* **WORK TASK**
Count the lines of the records below that contain the string "from", treating uppercase and lowercase letters as distinct. State only the number.

================================

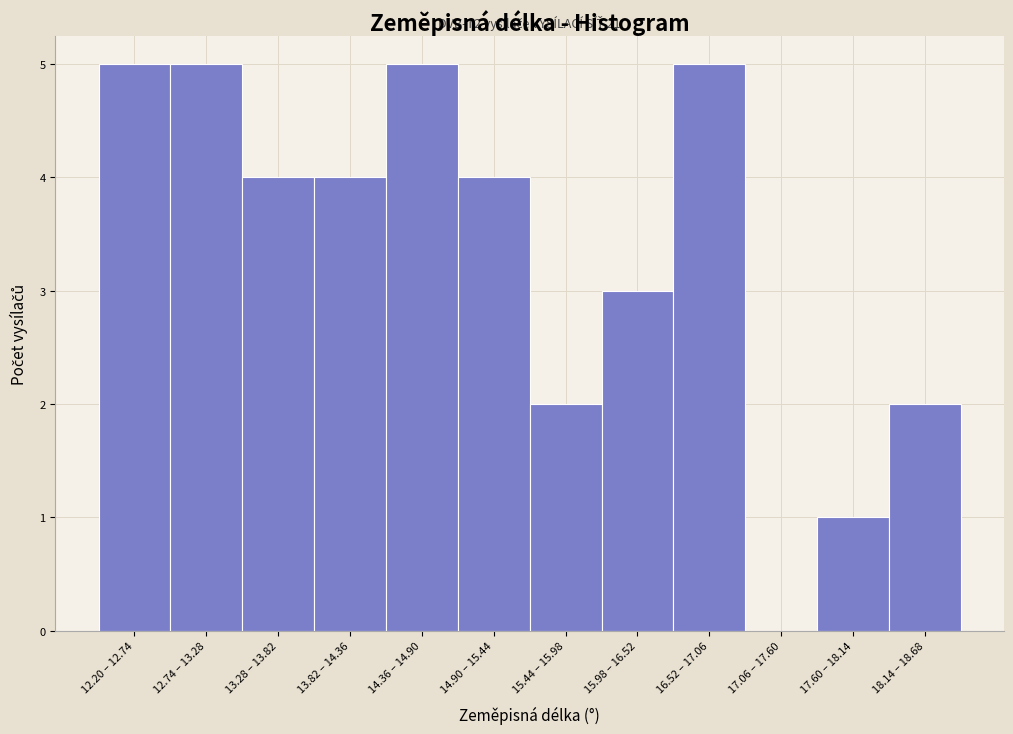

Reading left to right, what are all the values shown in this chart?

12.20 – 12.74=5	12.74 – 13.28=5	13.28 – 13.82=4	13.82 – 14.36=4	14.36 – 14.90=5	14.90 – 15.44=4	15.44 – 15.98=2	15.98 – 16.52=3	16.52 – 17.06=5	17.06 – 17.60=0	17.60 – 18.14=1	18.14 – 18.68=2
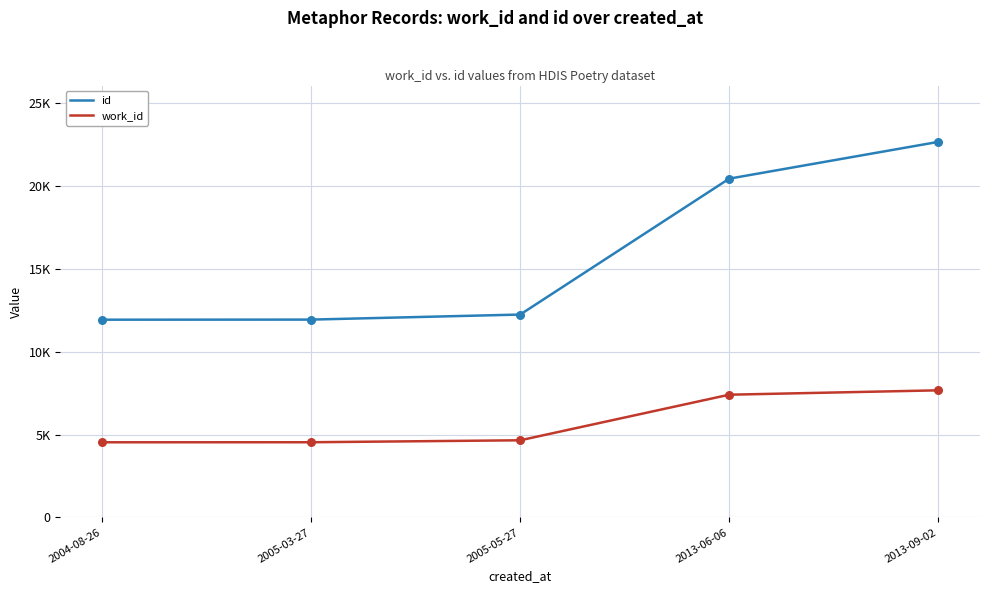

Is the value of id at 2004-08-26 greater than the value of work_id at 2005-05-27?

Yes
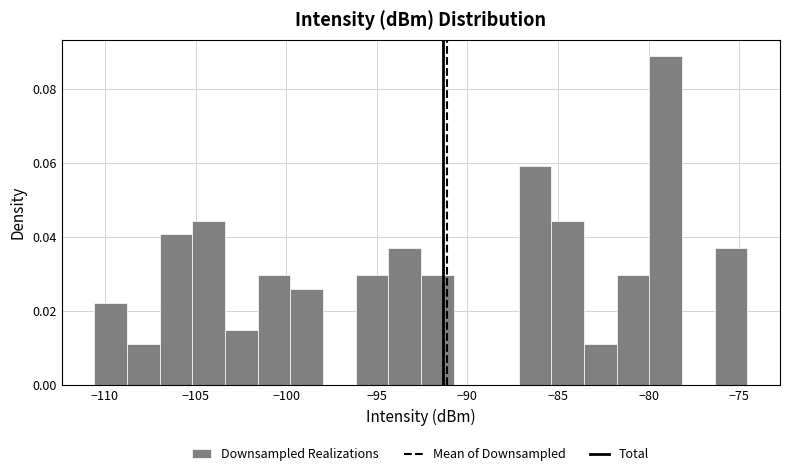

Read against the x-axis, roughly where is the centre of the tallest bar?

-79.0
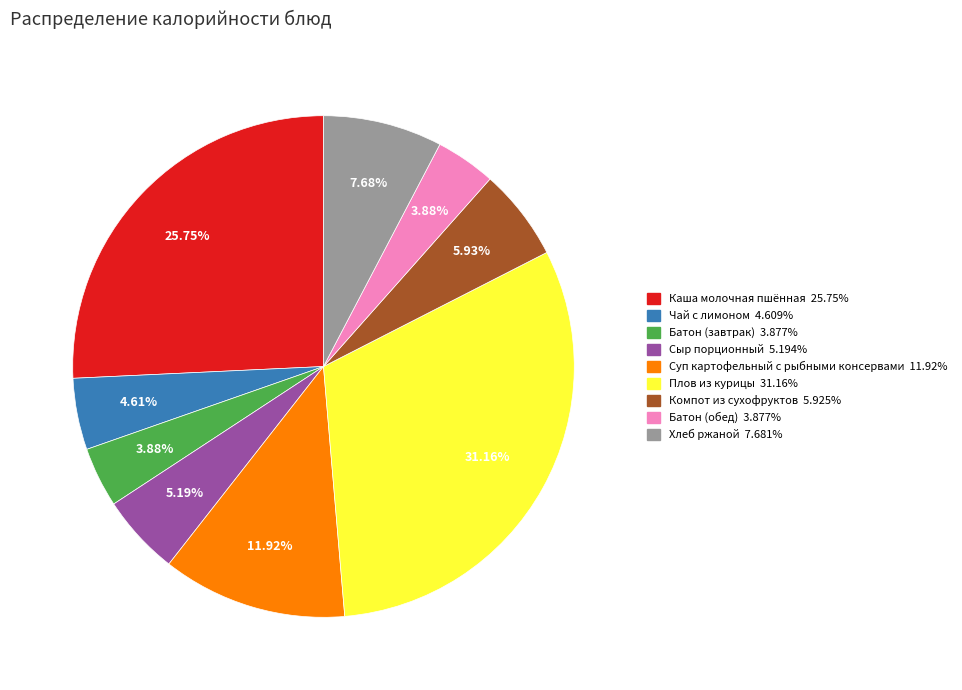

How many segments does this pie chart have?

9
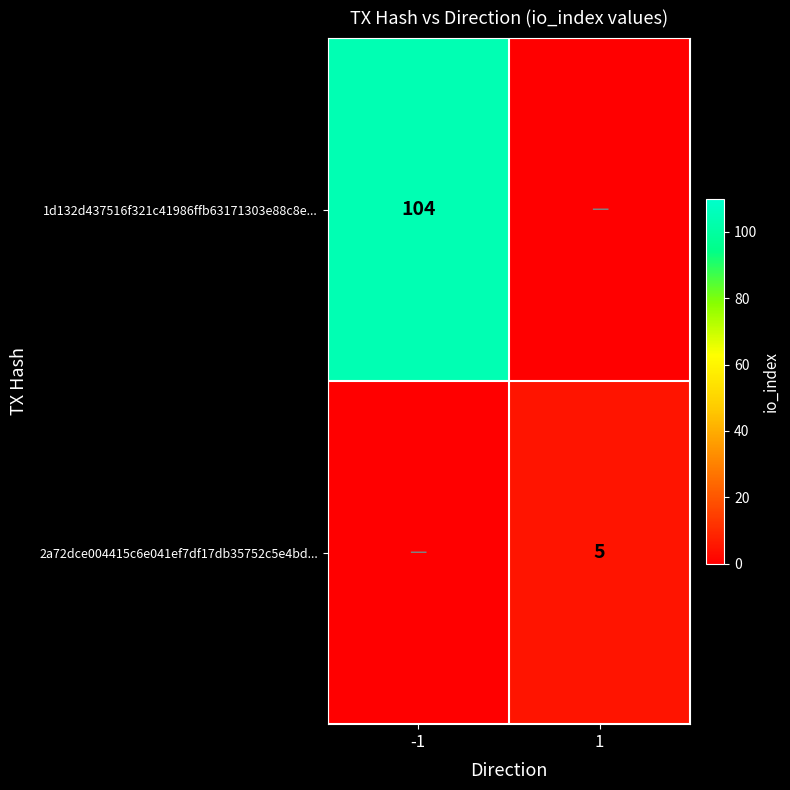

Is it true that 2a72dce004415c6e041ef7df17db35752c5e4bd... equals 5 at 1?

True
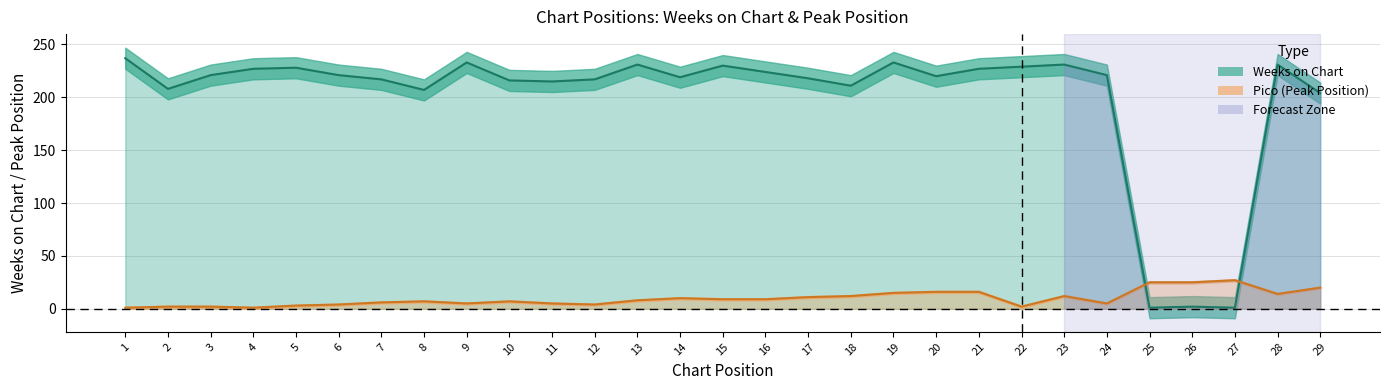

How many interior local valleys does the Pico series have?

6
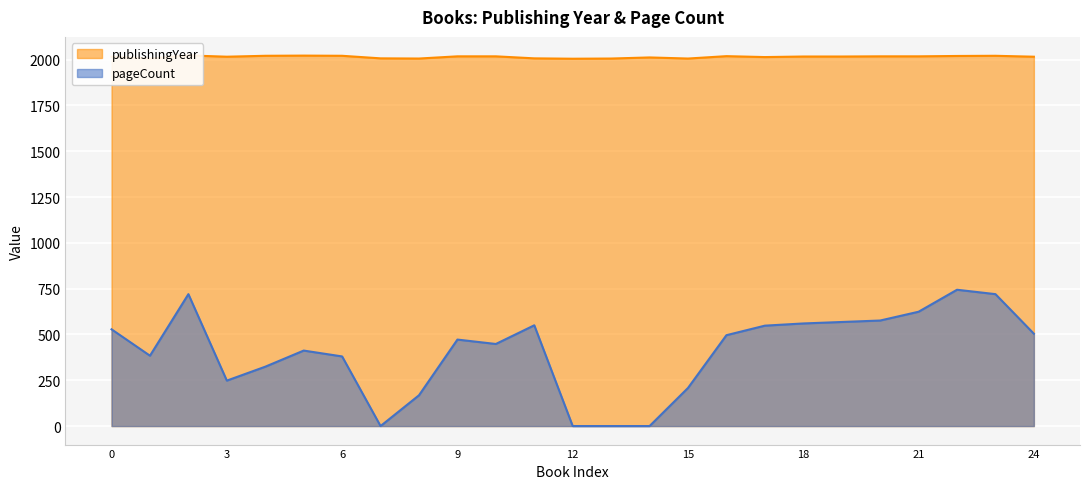

Which series changed the most between 2016-528 and 2021-720?

pageCount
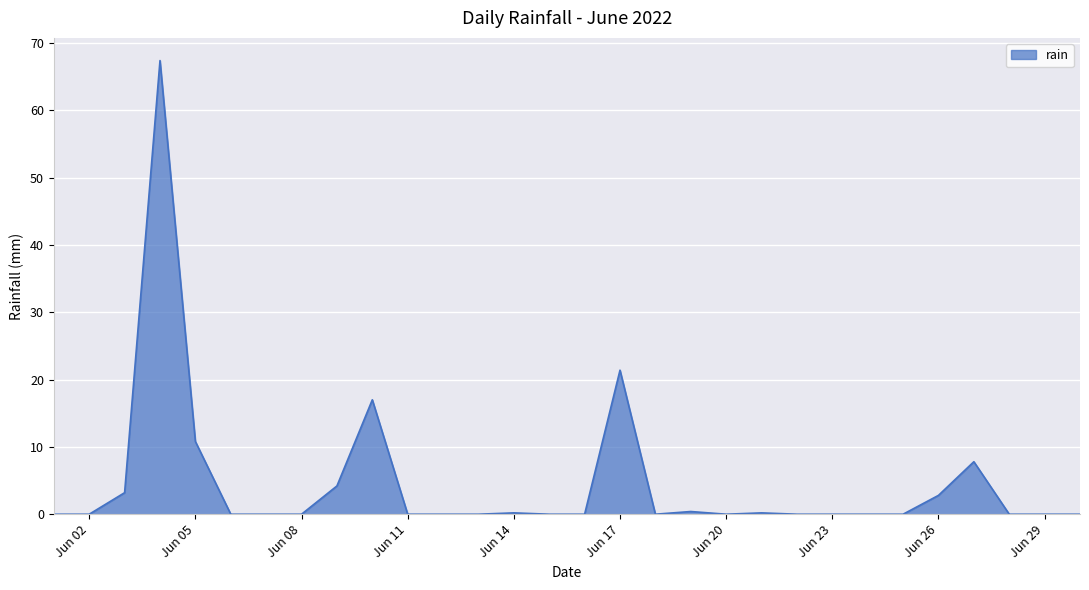

What is the maximum value shown in the chart?

67.4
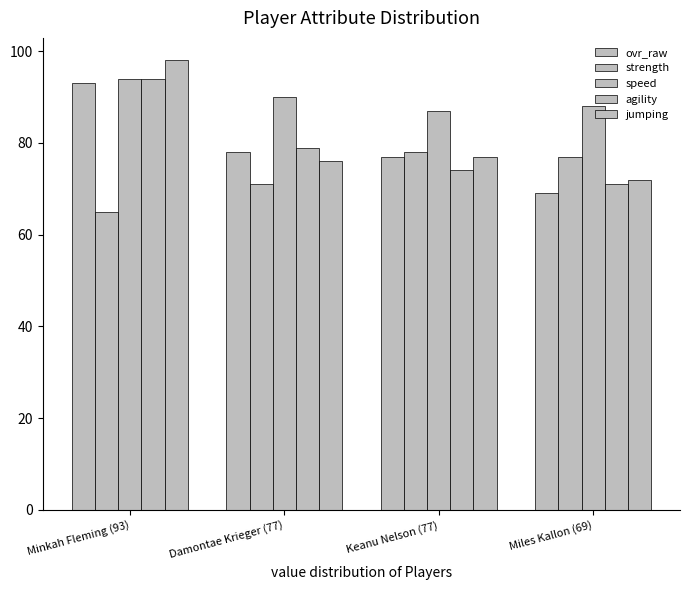

Rank the series by their maximum value, from highest to lowest.

jumping, speed, agility, ovr_raw, strength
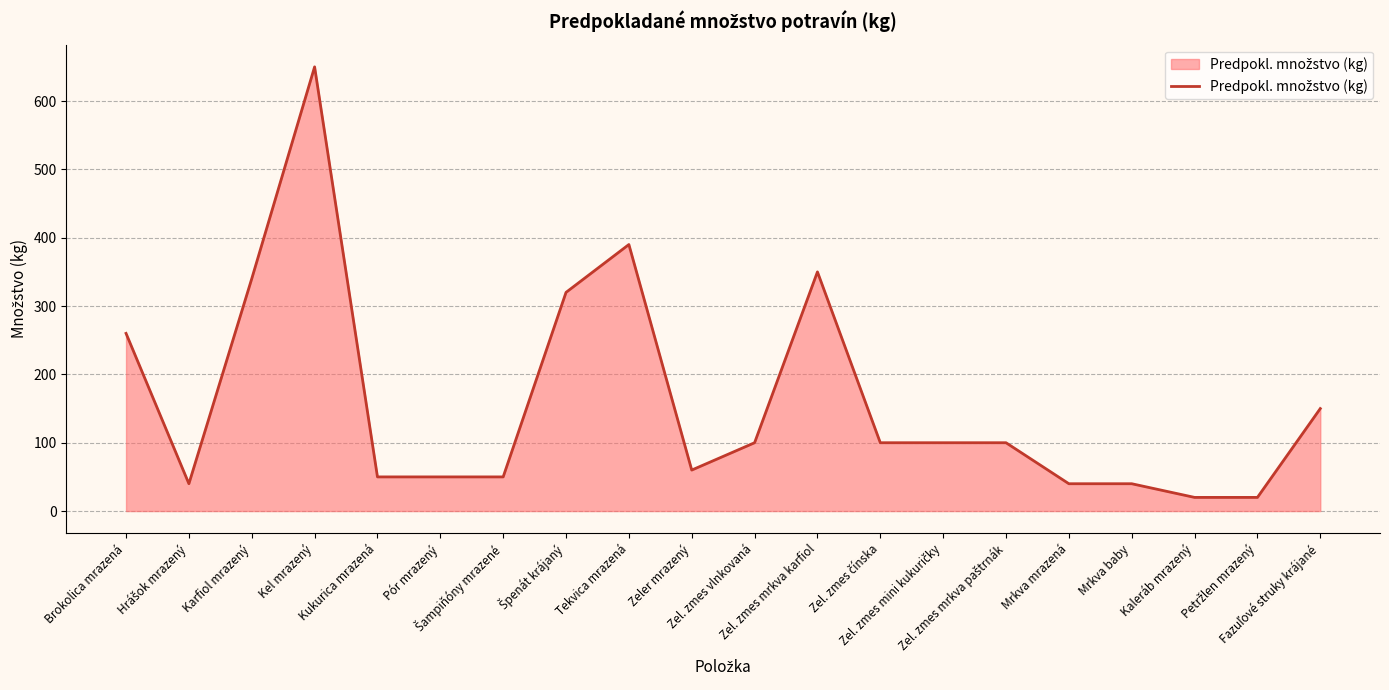

What is the greatest value displayed?

650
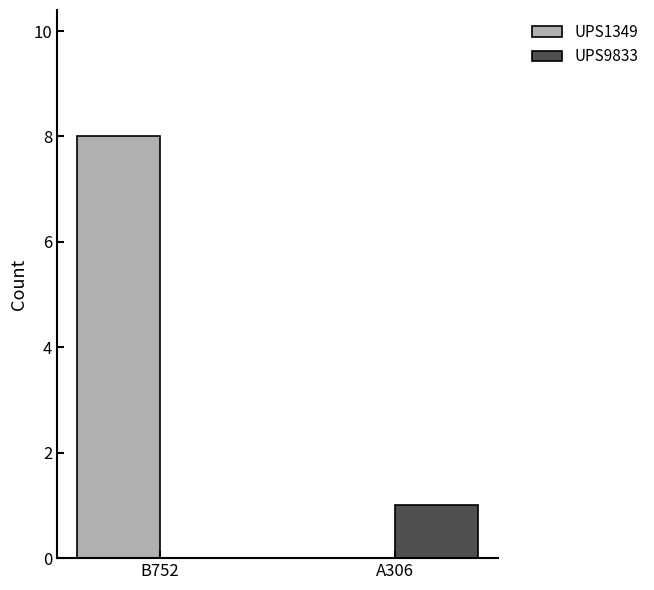

Is the value of UPS1349 at B752 greater than the value of UPS9833 at B752?

Yes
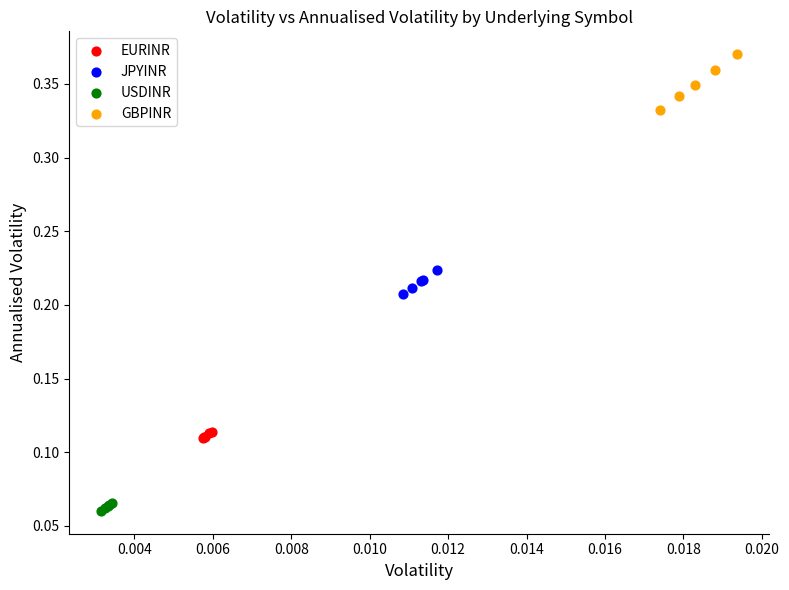

Which series contains the lowest Y value?

USDINR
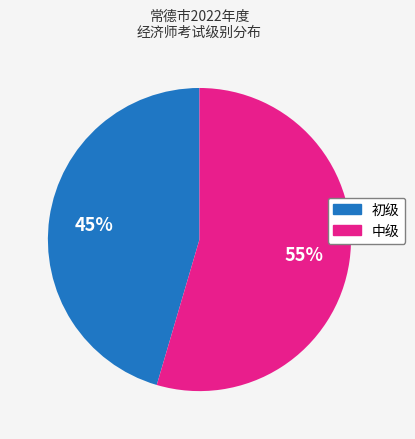

To the nearest percent, what percentage of the pie is 初级?

45%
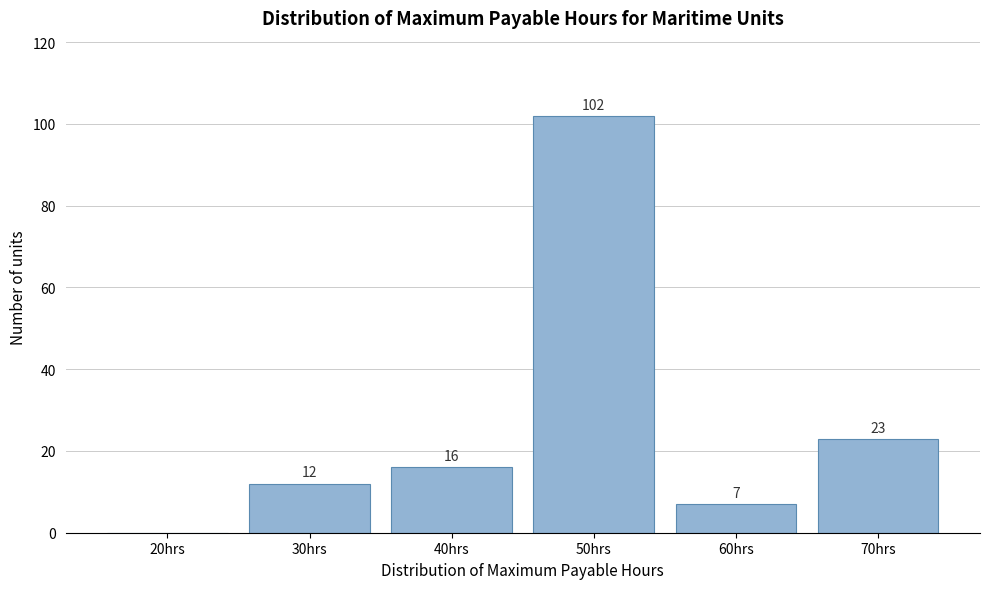

Reading right to left, what are all the values shown in this chart?

70hrs=23	60hrs=7	50hrs=102	40hrs=16	30hrs=12	20hrs=0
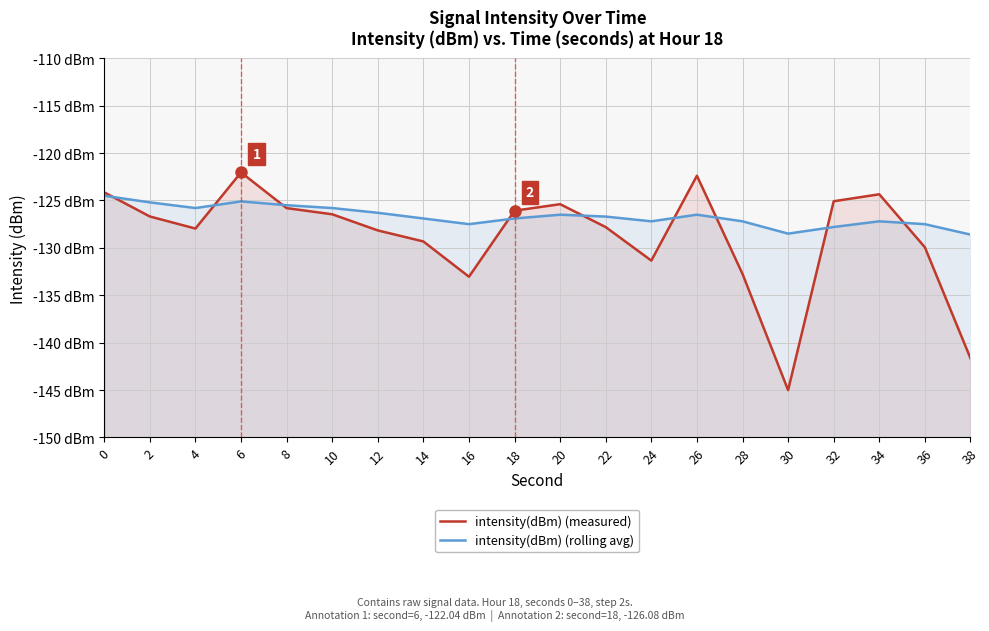

Which label corresponds to the smallest value in the chart?

30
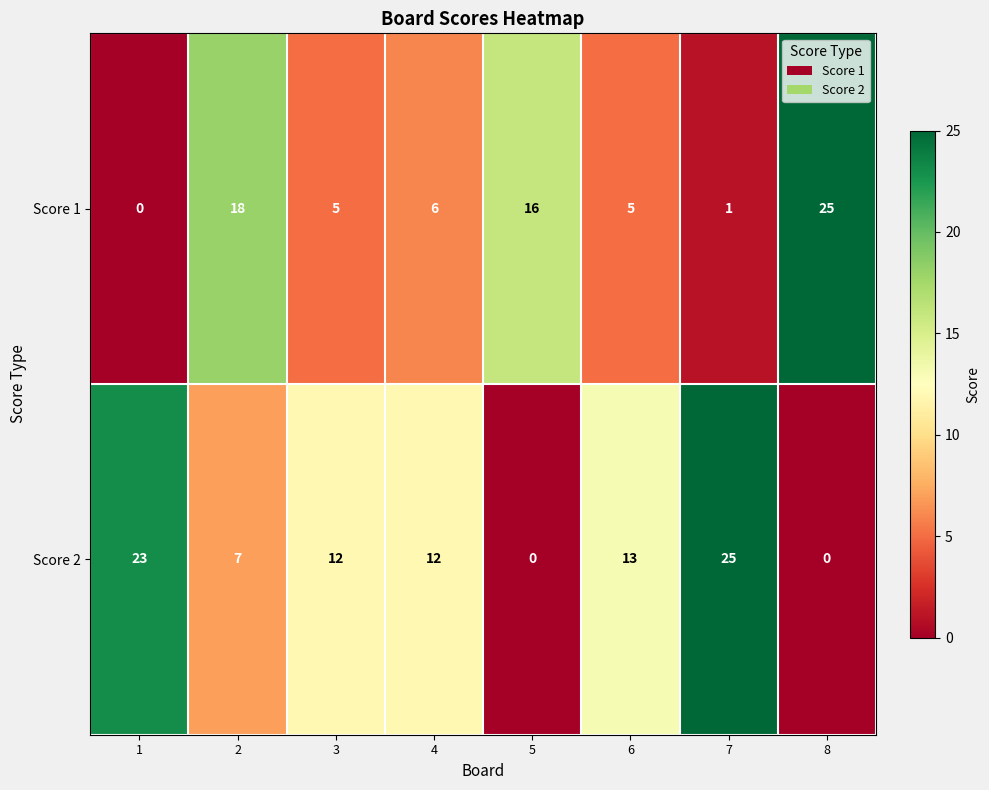

Rank the series by their average value, from highest to lowest.

Score 2, Score 1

================================

* **SOLUTION TO THE EXERCISE**
2